(Stated task): In the Corpus del Español frequency script, which value of freq.section pulls frequency numbers from the fiction, periodicals, and academic sections together?

Script_freq_CdE_ekb.R

# R script to take the words in a .txt or .csv file on your hard drive and retrieve their corresponding frequency numbers from the 20th century section of the Corpus del Español (corpusdelespanol.org), or a specific genre of that section, and save those frequencies to a .csv file

# (c) 2014 Earl K. Brown www-personal.ksu.edu/~ekbrown
# This script can be freely used and modified for non-profit purposes

#####
# NOTE:
# This script requires three packages not included in base R. If you don't already have the following packages on your computer, uncomment the next line (remove the hash tag) and run that one line, and then comment it again (put the hash tag back)
# install.packages("RCurl"); install.packages("stringr"); install.packages("XML")

#####
# FOLLOW THESE STEPS TO GET FREQUENCY NUMBERS

# STEP 1:
# Specify your credentials. This is the email you use to login to the corpus. If you're not sure which email you have registered, simply go to the corpus in a web browser and try logging in to figure it out.
login.email <- "your.name@your.institution.edu"
login.password <- "your.password"

# STEP 2:
# Specify the pathway to the file with the words and strings that you want frequency numbers for. The file should be a .txt or .csv file and have only one word or multi-word string per line. For example, the word "antes" should be on the first line, "antes de" on the second line, and "antes de que" on the third line, etc.
# NOTE: The number of words or strings in the file should be equal to or less than the daily search limit of your level of access. If you're not sure what that limit is, simply go to the Corpus in a web browser and view your profile and find your level of access and the corresponding daily search limit. If your file has more words than you can get in one day, you should split up the file into smaller files that can be processed on subsequent days.
input.file <- "/pathway/to/directory/input_file.txt"

# STEP 3:
# Specify the section you want to pull the frequency numbers from. To use the entire 20th century section use the option "all". If you'd like to use a specific genre of that section, specify one of the following: "oral" for the oral section, "fic" for fiction, "per" for periodicals, "acad" for academic. Additionally, if you'd like to pull frequency numbers from the three written sections (fiction, periodicals, and academic), specify "written".
freq.section <- "oral"

# STEP 4:
# Specify the pathway to the file the frequency numbers should be saved to. This will overwrite any previous files with the same name.
output.file <- "/pathway/to/directory/output_file.csv"

(Stored rows):
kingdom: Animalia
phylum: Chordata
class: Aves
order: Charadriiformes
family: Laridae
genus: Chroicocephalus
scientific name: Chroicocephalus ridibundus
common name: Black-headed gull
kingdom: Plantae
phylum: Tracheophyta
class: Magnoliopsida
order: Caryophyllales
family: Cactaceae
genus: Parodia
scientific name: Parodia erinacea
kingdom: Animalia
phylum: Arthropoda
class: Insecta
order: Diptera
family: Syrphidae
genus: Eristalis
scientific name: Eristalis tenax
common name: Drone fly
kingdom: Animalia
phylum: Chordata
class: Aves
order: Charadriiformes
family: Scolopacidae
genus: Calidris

(Result for this task): "written"